> [Records to process]:
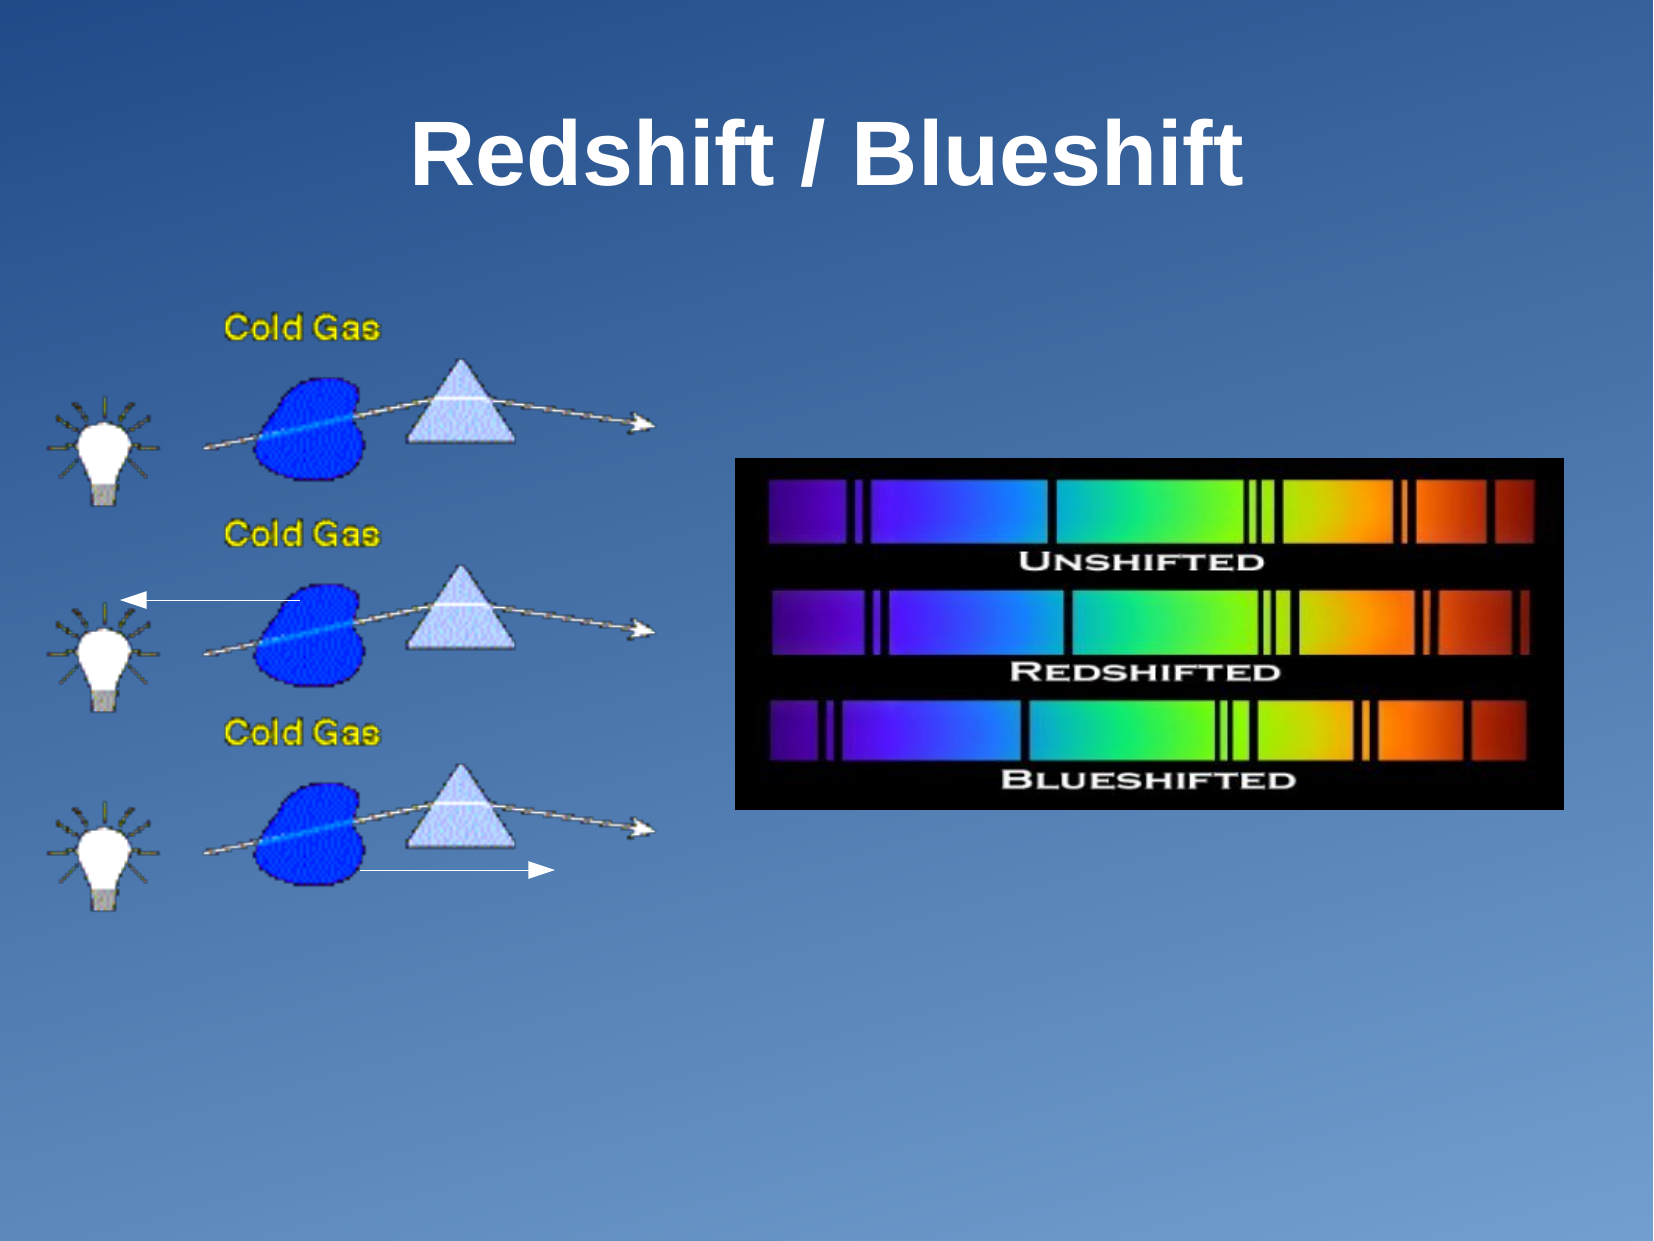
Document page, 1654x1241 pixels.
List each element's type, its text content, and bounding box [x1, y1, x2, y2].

title Redshift / Blueshift [83, 49, 1571, 258]
picture [735, 458, 1564, 811]
picture [17, 285, 691, 934]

> [Given problem]:
Set out each line of the records above as a Markdown table with the columns Row and Line, numbering the rows and omitting blank lines. Leave the pictures out of the answer.

> [Solution to the exercise]:
| Row | Line |
|---|---|
| 1 | Document page, 1654x1241 pixels. |
| 2 | List each element's type, its text content, and bounding box [x1, y1, x2, y2]. |
| 3 | title Redshift / Blueshift [83, 49, 1571, 258] |
| 4 | picture [735, 458, 1564, 811] |
| 5 | picture [17, 285, 691, 934] |